Introducing The Next Generation Of Leaders And Thinkers

Why Are Schools Still Segregated and Unequal?

Education is often considered one of the main pillars of society – it’s unfortunate how some individuals have inherent disadvantages when it comes to obtaining a decent education, leaving them oppressed compared to affluent communities. Therefore, my largest concern and criticism of educational structures are the detrimental inconsistency among classes and race.

Despite social change, structural dynamics prove that even in this day and age, schools are still segregated and unequal. Typically, black students attend schools with mostly blacks while whites attend schools that are predominately white; since more blacks live in impoverished communities, their schools remain defunded. These demographics represent a much larger issue; along with the segregation of schools, the quality of schools are generally unequal following racial barriers.

When it comes to education, black communities do not have equal opportunities. To point out some of the main factors that contribute to this disparity: blacks tend to have less wealth, fewer resources, their parents have a lower education level, thus, leaving their children with lower expectations, blacks have outside forces that interfere with their education such as dealings with the justice system, and overall fewer resources to excel.  Most blacks are placed in poor conditioned schools where the academic process is not taken seriously; the high school dropout rate for black youth is approximately 7.4%, disproportionately higher than the dropout rate of whites. In relation, a lack of assets allow black students to struggle finding the value of education as they are turned off from the white-biased and white-cultured material. Moreover, as a black student living in the suburbs, it wasn’t until I recently began to educate myself that I even understood the depth of this issue. Going to school with white kids, specifically going to good schools blinded me of the fact that blacks in inner cities have an entirely different starting line. Lower and middle-class black parents often have financial and survival obligations, therefore, can’t afford out-of-school learning opportunities for their kids and simply don’t have the time to be heavily involved in their child’s schooling. Meanwhile, 80% of teachers are white and 50% (and growing) of students are of color. Psychology states that white teachers enforce punitive action towards black students due to predispositions that blacks are troublesome. Teachers introduce black students to the notion that they need authoritative disciplinary action; this is verified as black students are suspended twice as often as white students.

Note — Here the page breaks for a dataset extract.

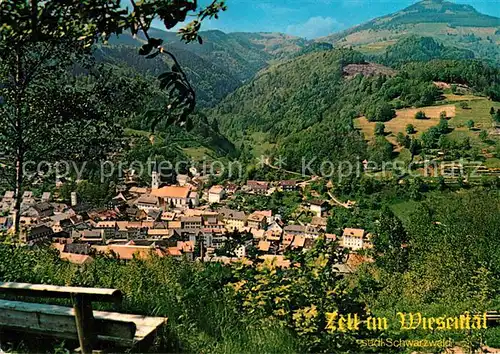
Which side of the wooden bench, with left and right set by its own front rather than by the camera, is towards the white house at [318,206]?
front

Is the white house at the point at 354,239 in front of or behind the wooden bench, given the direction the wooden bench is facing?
in front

Studies have confirmed that black students have a less positive attitude towards school because they have not been provided ethnic material, beneficial understandings of how they fit into society, nor the proper guidance that many black students need desperately. Generally speaking, school should help all students of all races become socially aware, encourage multicultural perspectives, and drift away from the one-sided prospect prominent in organized schooling.

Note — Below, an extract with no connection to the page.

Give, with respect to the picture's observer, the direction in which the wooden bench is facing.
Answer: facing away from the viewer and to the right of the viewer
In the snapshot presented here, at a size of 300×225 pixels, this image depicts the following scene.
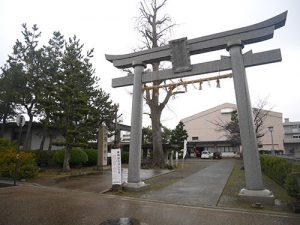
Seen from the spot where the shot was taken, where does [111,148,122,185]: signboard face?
facing the viewer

Imagine a black student studying the founding fathers and as the textbook describes: these individuals wonderfully impacted American society, then, learning that they were all slave owners. Black students are demoralized as they are taught the white man’s version of history. The fixed material is not appealing and often times distasteful to learn, forcing them to reject the partial information that is shoved down their throat, consequently, keeping them from performing to their full potential. On the other hand, school teaches black youth that their ancestors were slaves, that their people were inferior and the victims of the most torturous caste system in history. School does not teach about Angela Davis or Lewis Latimer or W.E.B. Dubois or Paul Robeson or Charles Drew or any black creators, inventors, leaders, and contributors. School does not teach black excellence.

The federal system of education is fundamentally defective, it retains falsified curriculum, and the system of academic distribution was not designed to uplift students of color. Education is the process of receiving systematic instruction, thus, concrete subjects and marginalized principles within poor black communities destroy students willingness to think for themselves, set goes for themselves, and positively interpret themselves and their environment.